Entries follow. Give back exactly the lines starting at the one containing "- Supported CAN" and ending at the one containing "is properly terminated.", and no other lines.

Records from a data source
########################################

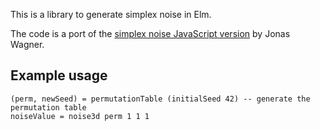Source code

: This is a library to generate simplex noise in Elm.

The code is a port of the [simplex noise JavaScript version](https://github.com/jwagner/simplex-noise.js) by Jonas Wagner.

## Example usage

    (perm, newSeed) = permutationTable (initialSeed 42) -- generate the permutation table
    noiseValue = noise3d perm 1 1 1
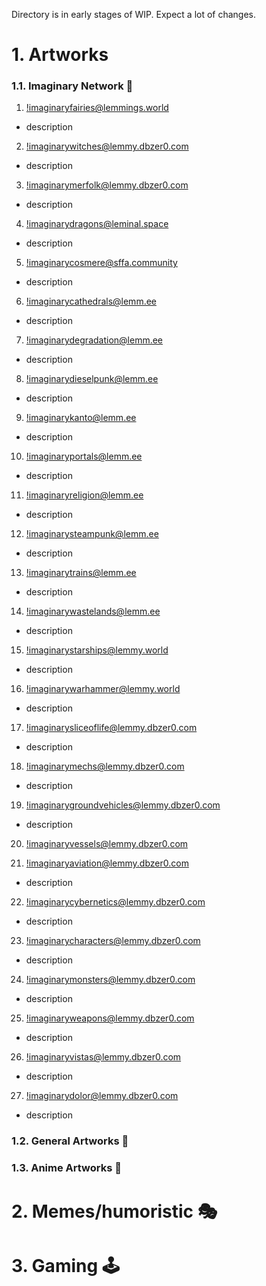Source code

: Directory is in early stages of WIP. Expect a lot of changes.

# 1. Artworks
### 1.1. Imaginary Network 💭
1. [!imaginaryfairies@lemmings.world](https://lemmings.world/c/imaginaryfairies) 
- description
2. [!imaginarywitches@lemmy.dbzer0.com](https://lemmy.dbzer0.com/c/imaginarywitches) 
- description
3. [!imaginarymerfolk@lemmy.dbzer0.com](https://lemmy.dbzer0.com/c/imaginarymerfolk) 
- description
4. [!imaginarydragons@leminal.space](https://leminal.space/c/imaginarydragons) 
- description
5. [!imaginarycosmere@sffa.community](https://sffa.community/c/imaginarycosmere) 
- description
6. [!imaginarycathedrals@lemm.ee](https://lemm.ee/c/imaginarycathedrals) 
- description
7. [!imaginarydegradation@lemm.ee](https://lemm.ee/c/imaginarydegradation) 
- description
8. [!imaginarydieselpunk@lemm.ee](https://lemm.ee/c/imaginarydieselpunk) 
- description
9. [!imaginarykanto@lemm.ee](https://lemm.ee/c/imaginarykanto) 
- description
10. [!imaginaryportals@lemm.ee](https://lemm.ee/c/imaginaryportals) 
- description
11. [!imaginaryreligion@lemm.ee](https://lemm.ee/c/imaginaryreligion) 
- description
12. [!imaginarysteampunk@lemm.ee](https://lemm.ee/c/imaginarysteampunk) 
- description
13. [!imaginarytrains@lemm.ee](https://lemm.ee/c/imaginarytrains) 
- description
14. [!imaginarywastelands@lemm.ee](https://lemm.ee/c/imaginarywastelands) 
- description
15. [!imaginarystarships@lemmy.world](https://lemmy.world/c/imaginarystarships) 
- description
16. [!imaginarywarhammer@lemmy.world](https://lemmy.world/c/imaginarywarhammer) 
- description
17. [!imaginarysliceoflife@lemmy.dbzer0.com](https://lemmy.dbzer0.com/c/imaginarysliceoflife) 
- description
18. [!imaginarymechs@lemmy.dbzer0.com](https://lemmy.dbzer0.com/c/imaginarymechs) 
- description
19. [!imaginarygroundvehicles@lemmy.dbzer0.com](https://lemmy.dbzer0.com/c/imaginarygroundvehicles) 
- description
20. [!imaginaryvessels@lemmy.dbzer0.com](https://lemmy.dbzer0.com/c/imaginaryvessels) 

21. [!imaginaryaviation@lemmy.dbzer0.com](https://lemmy.dbzer0.com/c/imaginaryaviation) 
- description
22. [!imaginarycybernetics@lemmy.dbzer0.com](https://lemmy.dbzer0.com/c/imaginarycybernetics) 
- description
23. [!imaginarycharacters@lemmy.dbzer0.com](https://lemmy.dbzer0.com/c/imaginarycharacters) 
- description
24. [!imaginarymonsters@lemmy.dbzer0.com](https://lemmy.dbzer0.com/c/imaginarymonsters) 
- description
25. [!imaginaryweapons@lemmy.dbzer0.com](https://lemmy.dbzer0.com/c/imaginaryweapons) 
- description
26. [!imaginaryvistas@lemmy.dbzer0.com](https://lemmy.dbzer0.com/c/imaginaryvistas) 
- description
27. [!imaginarydolor@lemmy.dbzer0.com](https://lemmy.dbzer0.com/c/imaginarydolor) 
- description
### 1.2. General Artworks 🎨
### 1.3. Anime Artworks 💢
# 2. Memes/humoristic 🎭
# 3. Gaming 🕹️
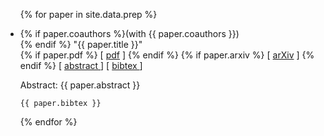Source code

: <ul>
{% for paper in site.data.prep %}
  <li>
    <p>
    {% if paper.coauthors %}(with {{ paper.coauthors }}) <br />{% endif %}
    "{{ paper.title }}" <br />
    {% if paper.pdf   %}
      [ <a href="research/papers/{{ paper.pdf }}">pdf</a> ]
    {% endif %}
    {% if paper.arxiv %}
      [ <a href="{{ paper.arxiv }}">arXiv</a> ]
    {% endif %}
    [
        <a data-toggle="collapse"
        href="#abs-{{ paper.nickname }}"
        aria-expanded="false"
        aria-controls="abs-{{ paper.nickname }}">
            abstract
        </a>
    ]
    [
        <a data-toggle="collapse"
        href="#bib-{{ paper.nickname }}"
        aria-expanded="false"
        aria-controls="bib-{{ paper.nickname }}">
            bibtex
        </a>
    ]
    </p>
    <div class="collapse" id="abs-{{ paper.nickname }}">
        <div class="panel panel-default">
            <div class="panel-body">
                Abstract: {{ paper.abstract }}
            </div>
        </div>
    </div>
    <div class="collapse" id="bib-{{ paper.nickname }}">
        <div class="card card-body">
            <pre><code>{{ paper.bibtex }}</code></pre>
        </div>
    </div>
  </li>
{% endfor %}
</ul>
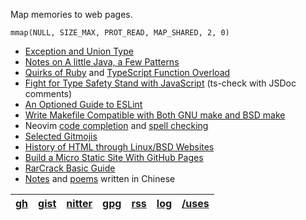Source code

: Map memories to web pages.

    mmap(NULL, SIZE_MAX, PROT_READ, MAP_SHARED, 2, 0)

- [Exception and Union Type](dive-into/exceptions/)
- [Notes on A little Java, a Few Patterns](java/a-little/)
- [Quirks of Ruby](dive-into/ruby/) and [TypeScript Function Overload](dive-into/typescript/)
- [Fight for Type Safety Stand with JavaScript](dive-into/ts-check/) (ts-check with JSDoc comments)
- [An Optioned Guide to ESLint](dive-into/eslint/)
- [Write Makefile Compatible with Both GNU make and BSD make](dive-into/make)
- Neovim [code completion](vim/completion/) and [spell checking](vim/spell/)
- [Selected Gitmojis](dive-into/gitmoji/)
- [History of HTML through Linux/BSD Websites](web/html-history/)
- [Build a Micro Static Site With GitHub Pages](dive-into/gh-pages/)
- [RarCrack Basic Guide](dive-into/rarcrack/)
- [Notes](dapi/) and [poems](poems/) written in Chinese

| [gh] | [gist] | [nitter] | [gpg] | [rss] | [log] | [/uses] |
| - | - | - | - | - | - | - |

[gh]: https://github.com/weakish "GitHub"
[Gist]: https://gist.github.com/weakish "GitHub Gist"
[nitter]: https://nitter.net/weakish "@weakish"
[gpg]: https://api.github.com/users/weakish/gpg_keys "2414 AEA0 EA48 5263 9697 F1BA 55F6 EEC2 EA3F 0A87"
[rss]: /rss.xml "RSS Feed (XML)"
[/uses]: /uses/ "Setups, gear, software"
[log]: /log/ "Micro web log"
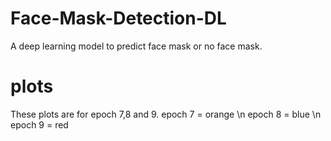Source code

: # Face-Mask-Detection-DL
A deep learning model to predict face mask or no face mask.
# plots
These plots are for epoch 7,8 and 9.
epoch 7 = orange \n
epoch 8 = blue \n
epoch 9 = red 
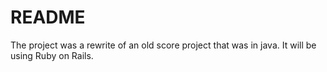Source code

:# README

The project was a rewrite of an old score project that was in java. It will be using Ruby on Rails.


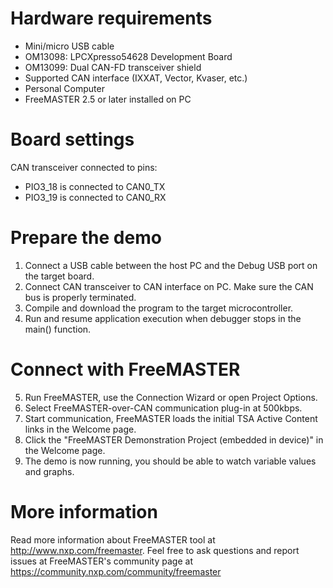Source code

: Hardware requirements
=====================
- Mini/micro USB cable
- OM13098: LPCXpresso54628 Development Board
- OM13099: Dual CAN-FD transceiver shield
- Supported CAN interface (IXXAT, Vector, Kvaser, etc.)
- Personal Computer
- FreeMASTER 2.5 or later installed on PC

Board settings
============
CAN transceiver connected to pins:
- PIO3_18 is connected to CAN0_TX
- PIO3_19 is connected to CAN0_RX

Prepare the demo
===============
1.  Connect a USB cable between the host PC and the Debug USB port on the target board.
2.  Connect CAN transceiver to CAN interface on PC. Make sure the CAN bus is properly terminated.
3.  Compile and download the program to the target microcontroller.
4.  Run and resume application execution when debugger stops in the main() function.

Connect with FreeMASTER
=======================
5.  Run FreeMASTER, use the Connection Wizard or open Project Options.
6.  Select FreeMASTER-over-CAN communication plug-in at 500kbps.
7.  Start communication, FreeMASTER loads the initial TSA Active Content links in the Welcome page.
8.  Click the "FreeMASTER Demonstration Project (embedded in device)" in the Welcome page.
9.  The demo is now running, you should be able to watch variable values and graphs.

More information
================
Read more information about FreeMASTER tool at http://www.nxp.com/freemaster.
Feel free to ask questions and report issues at FreeMASTER's 
community page at https://community.nxp.com/community/freemaster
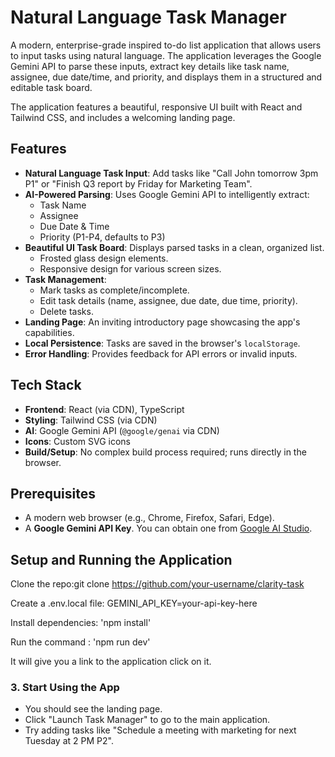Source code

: 
# Natural Language Task Manager

A modern, enterprise-grade inspired to-do list application that allows users to input tasks using natural language. The application leverages the Google Gemini API to parse these inputs, extract key details like task name, assignee, due date/time, and priority, and displays them in a structured and editable task board.

The application features a beautiful, responsive UI built with React and Tailwind CSS, and includes a welcoming landing page.

## Features

*   **Natural Language Task Input**: Add tasks like "Call John tomorrow 3pm P1" or "Finish Q3 report by Friday for Marketing Team".
*   **AI-Powered Parsing**: Uses Google Gemini API to intelligently extract:
    *   Task Name
    *   Assignee
    *   Due Date & Time
    *   Priority (P1-P4, defaults to P3)
*   **Beautiful UI Task Board**: Displays parsed tasks in a clean, organized list.
    *   Frosted glass design elements.
    *   Responsive design for various screen sizes.
*   **Task Management**:
    *   Mark tasks as complete/incomplete.
    *   Edit task details (name, assignee, due date, due time, priority).
    *   Delete tasks.
*   **Landing Page**: An inviting introductory page showcasing the app's capabilities.
*   **Local Persistence**: Tasks are saved in the browser's `localStorage`.
*   **Error Handling**: Provides feedback for API errors or invalid inputs.

## Tech Stack

*   **Frontend**: React (via CDN), TypeScript
*   **Styling**: Tailwind CSS (via CDN)
*   **AI**: Google Gemini API (`@google/genai` via CDN)
*   **Icons**: Custom SVG icons
*   **Build/Setup**: No complex build process required; runs directly in the browser.

## Prerequisites

*   A modern web browser (e.g., Chrome, Firefox, Safari, Edge).
*   A **Google Gemini API Key**. You can obtain one from [Google AI Studio](https://aistudio.google.com/app/apikey).

## Setup and Running the Application
Clone the repo:git clone https://github.com/your-username/clarity-task

Create a .env.local file: GEMINI_API_KEY=your-api-key-here

Install dependencies: 'npm install' 

Run the command : 'npm run dev'

It will give you a link to the application click on it.

### 3. Start Using the App

*   You should see the landing page.
*   Click "Launch Task Manager" to go to the main application.
*   Try adding tasks like "Schedule a meeting with marketing for next Tuesday at 2 PM P2".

########################################

▸ Completed task
- Supported CAN interface (IXXAT, Vector, Kvaser, etc.)
- Personal Computer
- FreeMASTER 2.5 or later installed on PC

Board settings
============
CAN transceiver connected to pins:
- PIO3_18 is connected to CAN0_TX
- PIO3_19 is connected to CAN0_RX

Prepare the demo
===============
1.  Connect a USB cable between the host PC and the Debug USB port on the target board.
2.  Connect CAN transceiver to CAN interface on PC. Make sure the CAN bus is properly terminated.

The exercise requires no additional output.